How to complete this task: Each entry should be transcribed exactly as written, and any picture left out.

Data provided:

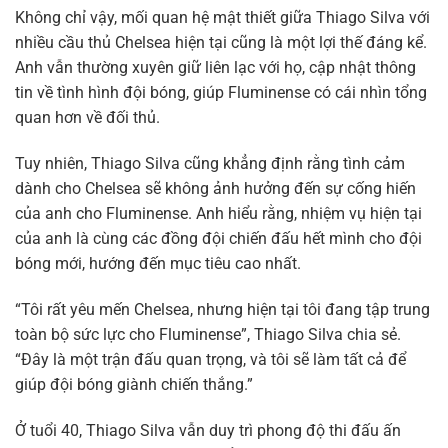
Không chỉ vậy, mối quan hệ mật thiết giữa Thiago Silva với
nhiều cầu thủ Chelsea hiện tại cũng là một lợi thế đáng kể.
Anh vẫn thường xuyên giữ liên lạc với họ, cập nhật thông
tin về tình hình đội bóng, giúp Fluminense có cái nhìn tổng
quan hơn về đối thủ.
Tuy nhiên, Thiago Silva cũng khẳng định rằng tình cảm
dành cho Chelsea sẽ không ảnh hưởng đến sự cống hiến
của anh cho Fluminense. Anh hiểu rằng, nhiệm vụ hiện tại
của anh là cùng các đồng đội chiến đấu hết mình cho đội
bóng mới, hướng đến mục tiêu cao nhất.
“Tôi rất yêu mến Chelsea, nhưng hiện tại tôi đang tập trung
toàn bộ sức lực cho Fluminense”, Thiago Silva chia sẻ.
“Đây là một trận đấu quan trọng, và tôi sẽ làm tất cả để
giúp đội bóng giành chiến thắng.”
Ở tuổi 40, Thiago Silva vẫn duy trì phong độ thi đấu ấn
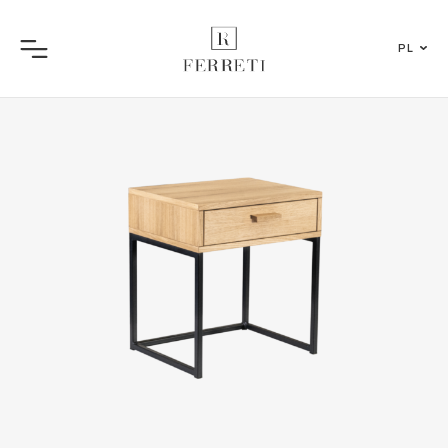
PL
Menu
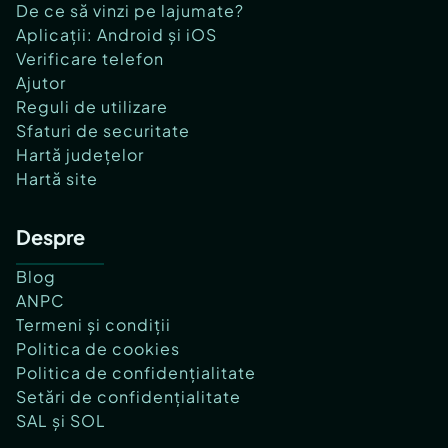
De ce să vinzi pe lajumate?
Aplicații: Android și iOS
Verificare telefon
Ajutor
Reguli de utilizare
Sfaturi de securitate
Hartă județelor
Hartă site
Despre
Blog
ANPC
Termeni și condiții
Politica de cookies
Politica de confidențialitate
Setări de confidențialitate
SAL și SOL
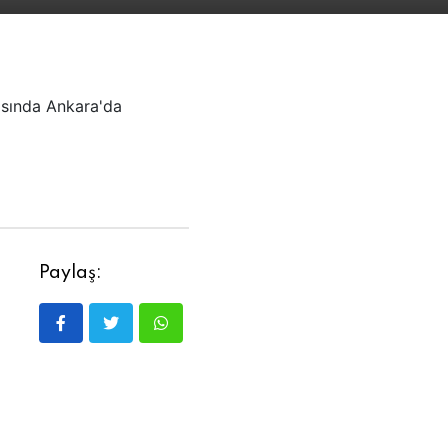
rasında Ankara'da
Paylaş:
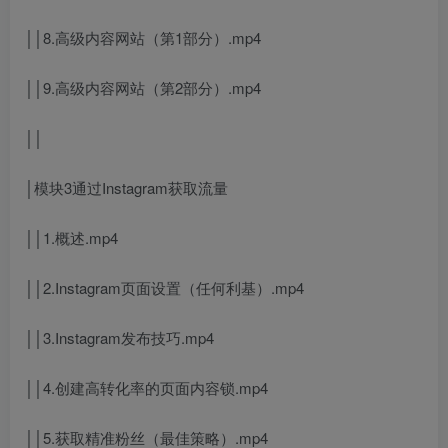
││8.高级内容网站（第1部分）.mp4
││9.高级内容网站（第2部分）.mp4
││
│模块3通过Instagram获取流量
││1.概述.mp4
││2.Instagram页面设置（任何利基）.mp4
││3.Instagram发布技巧.mp4
││4.创建高转化率的页面内容锁.mp4
││5.获取精准粉丝（最佳策略）.mp4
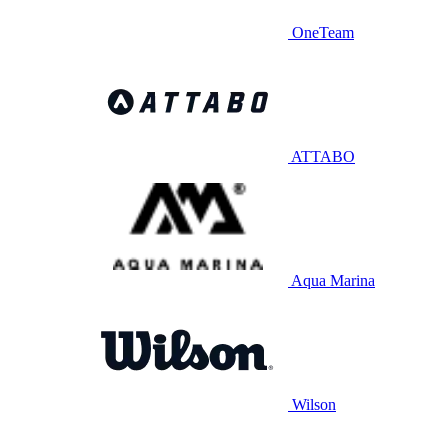
OneTeam
ATTABO
Aqua Marina
Wilson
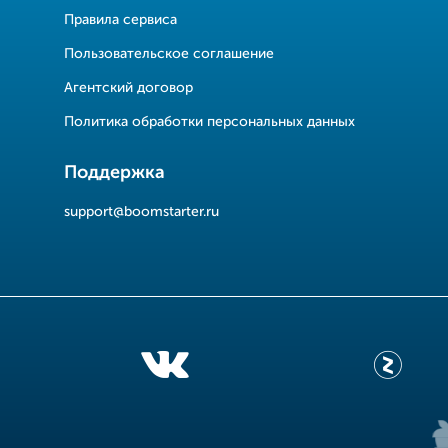
Правила сервиса
Пользовательское соглашение
Агентский договор
Политика обработки персональных данных
Поддержка
support@boomstarter.ru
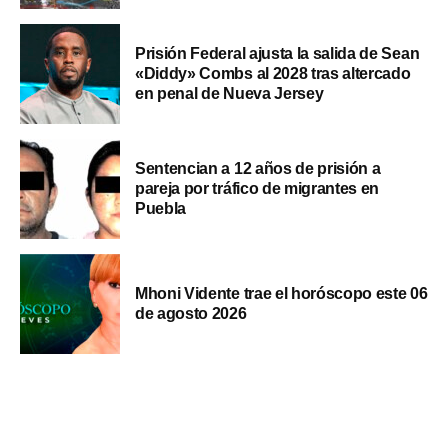
Prisión Federal ajusta la salida de Sean
«Diddy» Combs al 2028 tras altercado
en penal de Nueva Jersey
Sentencian a 12 años de prisión a
pareja por tráfico de migrantes en
Puebla
Mhoni Vidente trae el horóscopo este 06
de agosto 2026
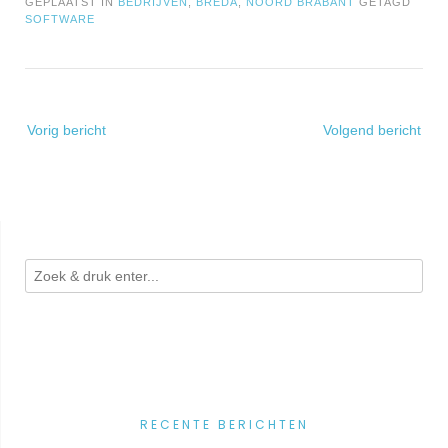
GEPLAATST IN
BEDRIJVEN
,
BREDA
,
NOORD BRABANT
GETAGD
SOFTWARE
Bericht
Vorig bericht
Volgend bericht
navigatie
RECENTE BERICHTEN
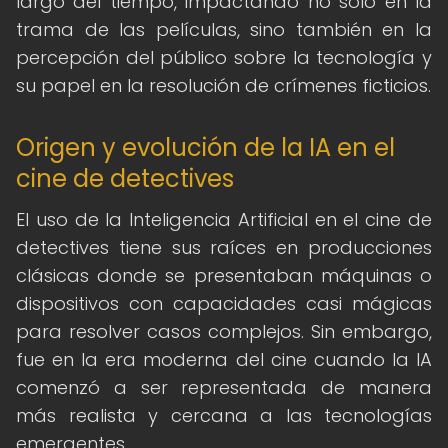
largo del tiempo, impactando no solo en la
trama de las películas, sino también en la
percepción del público sobre la tecnología y
su papel en la resolución de crímenes ficticios.
Origen y evolución de la IA en el
cine de detectives
El uso de la Inteligencia Artificial en el cine de
detectives tiene sus raíces en producciones
clásicas donde se presentaban máquinas o
dispositivos con capacidades casi mágicas
para resolver casos complejos. Sin embargo,
fue en la era moderna del cine cuando la IA
comenzó a ser representada de manera
más realista y cercana a las tecnologías
emergentes.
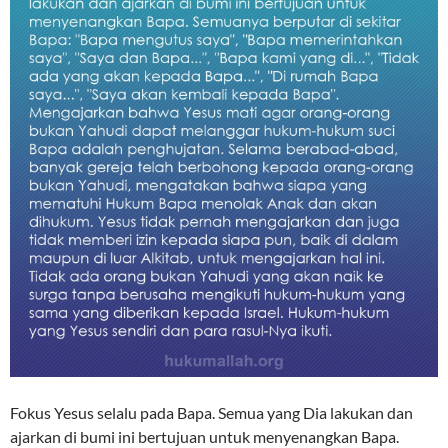
Fokus Yesus selalu pada Bapa. Semua yang Dia lakukan dan
ajarkan di bumi ini bertujuan untuk menyenangkan Bapa.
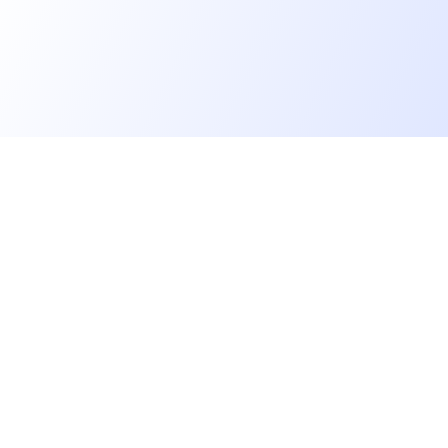
Allons plus loin
rs
Blog
Baromètre des salaires tech
Open Source
Gestion des données
 IT
Helpdesk
GV
Gestion des cookies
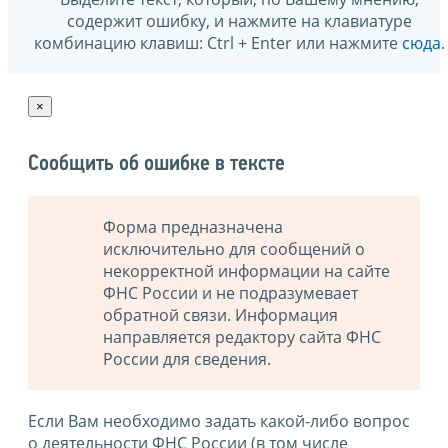
содержит ошибку, и нажмите на клавиатуре
комбинацию клавиш: Ctrl + Enter или нажмите
сюда
.
×
Сообщить об ошибке в тексте
Форма предназначена
исключительно для сообщений о
некорректной информации на сайте
ФНС России и не подразумевает
обратной связи. Информация
направляется редактору сайта ФНС
России для сведения.
Если Вам необходимо задать какой-либо вопрос
о деятельности ФНС России (в том числе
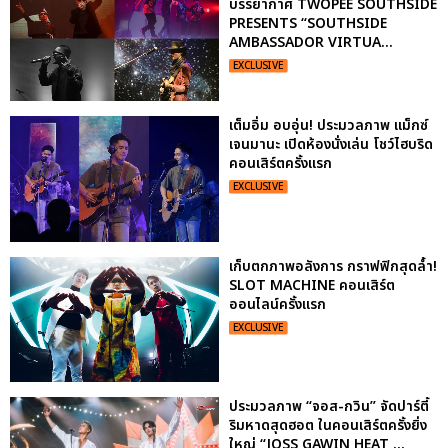
บรรยากาศ TWOPEE SOUTHSIDE
PRESENTS “SOUTHSIDE
AMBASSADOR VIRTUA...
EXCLUSIVE
เต็มอิ่ม อบอุ่น! ประมวลภาพ แม็กซ์
เจนมานะ เปิดห้องนั่งเล่น โชว์ไฮบริด
คอนเสิร์ตครั้งแรก
EXCLUSIVE
เก็บตกภาพอลังการ กราฟฟิกสุดล้ำ!
SLOT MACHINE คอนเสิร์ต
ออนไลน์ครั้งแรก
EXCLUSIVE
ประมวลภาพ “จอส-กวิน” จัดปาร์ตี้
ริมหาดสุดฮอต ในคอนเสิร์ตครั้งยิ่ง
ใหญ่ “JOSS GAWIN HEAT ...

Completed task:
Không chỉ vậy, mối quan hệ mật thiết giữa Thiago Silva với
nhiều cầu thủ Chelsea hiện tại cũng là một lợi thế đáng kể.
Anh vẫn thường xuyên giữ liên lạc với họ, cập nhật thông
tin về tình hình đội bóng, giúp Fluminense có cái nhìn tổng
quan hơn về đối thủ.
Tuy nhiên, Thiago Silva cũng khẳng định rằng tình cảm
dành cho Chelsea sẽ không ảnh hưởng đến sự cống hiến
của anh cho Fluminense. Anh hiểu rằng, nhiệm vụ hiện tại
của anh là cùng các đồng đội chiến đấu hết mình cho đội
bóng mới, hướng đến mục tiêu cao nhất.
“Tôi rất yêu mến Chelsea, nhưng hiện tại tôi đang tập trung
toàn bộ sức lực cho Fluminense”, Thiago Silva chia sẻ.
“Đây là một trận đấu quan trọng, và tôi sẽ làm tất cả để
giúp đội bóng giành chiến thắng.”
Ở tuổi 40, Thiago Silva vẫn duy trì phong độ thi đấu ấn
PL
Menu
De ce să vinzi pe lajumate?
Aplicații: Android și iOS
Verificare telefon
Ajutor
Reguli de utilizare
Sfaturi de securitate
Hartă județelor
Hartă site
Despre
Blog
ANPC
Termeni și condiții
Politica de cookies
Politica de confidențialitate
Setări de confidențialitate
SAL și SOL
rasında Ankara'da
Paylaş:
││8.高级内容网站（第1部分）.mp4
││9.高级内容网站（第2部分）.mp4
││
│模块3通过Instagram获取流量
││1.概述.mp4
││2.Instagram页面设置（任何利基）.mp4
││3.Instagram发布技巧.mp4
││4.创建高转化率的页面内容锁.mp4
││5.获取精准粉丝（最佳策略）.mp4
OneTeam
ATTABO
Aqua Marina
Wilson
Правила сервиса
Пользовательское соглашение
Агентский договор
Политика обработки персональных данных
Поддержка
support@boomstarter.ru
Prisión Federal ajusta la salida de Sean
«Diddy» Combs al 2028 tras altercado
en penal de Nueva Jersey
Sentencian a 12 años de prisión a
pareja por tráfico de migrantes en
Puebla
Mhoni Vidente trae el horóscopo este 06
de agosto 2026
GEPLAATST IN
BEDRIJVEN
,
BREDA
,
NOORD BRABANT
GETAGD
SOFTWARE
Bericht
Vorig bericht
Volgend bericht
navigatie
RECENTE BERICHTEN
largo del tiempo, impactando no solo en la
trama de las películas, sino también en la
percepción del público sobre la tecnología y
su papel en la resolución de crímenes ficticios.
Origen y evolución de la IA en el
cine de detectives
El uso de la Inteligencia Artificial en el cine de
detectives tiene sus raíces en producciones
clásicas donde se presentaban máquinas o
dispositivos con capacidades casi mágicas
para resolver casos complejos. Sin embargo,
fue en la era moderna del cine cuando la IA
comenzó a ser representada de manera
más realista y cercana a las tecnologías
emergentes.
Fokus Yesus selalu pada Bapa. Semua yang Dia lakukan dan
ajarkan di bumi ini bertujuan untuk menyenangkan Bapa.
Allons plus loin
rs
Blog
Baromètre des salaires tech
Open Source
Gestion des données
 IT
Helpdesk
GV
Gestion des cookies
содержит ошибку, и нажмите на клавиатуре
комбинацию клавиш: Ctrl + Enter или нажмите
сюда
.
×
Сообщить об ошибке в тексте
Форма предназначена
исключительно для сообщений о
некорректной информации на сайте
ФНС России и не подразумевает
обратной связи. Информация
направляется редактору сайта ФНС
России для сведения.
Если Вам необходимо задать какой-либо вопрос
о деятельности ФНС России (в том числе
บรรยากาศ TWOPEE SOUTHSIDE
PRESENTS “SOUTHSIDE
AMBASSADOR VIRTUA...
EXCLUSIVE
เต็มอิ่ม อบอุ่น! ประมวลภาพ แม็กซ์
เจนมานะ เปิดห้องนั่งเล่น โชว์ไฮบริด
คอนเสิร์ตครั้งแรก
EXCLUSIVE
เก็บตกภาพอลังการ กราฟฟิกสุดล้ำ!
SLOT MACHINE คอนเสิร์ต
ออนไลน์ครั้งแรก
EXCLUSIVE
ประมวลภาพ “จอส-กวิน” จัดปาร์ตี้
ริมหาดสุดฮอต ในคอนเสิร์ตครั้งยิ่ง
ใหญ่ “JOSS GAWIN HEAT ...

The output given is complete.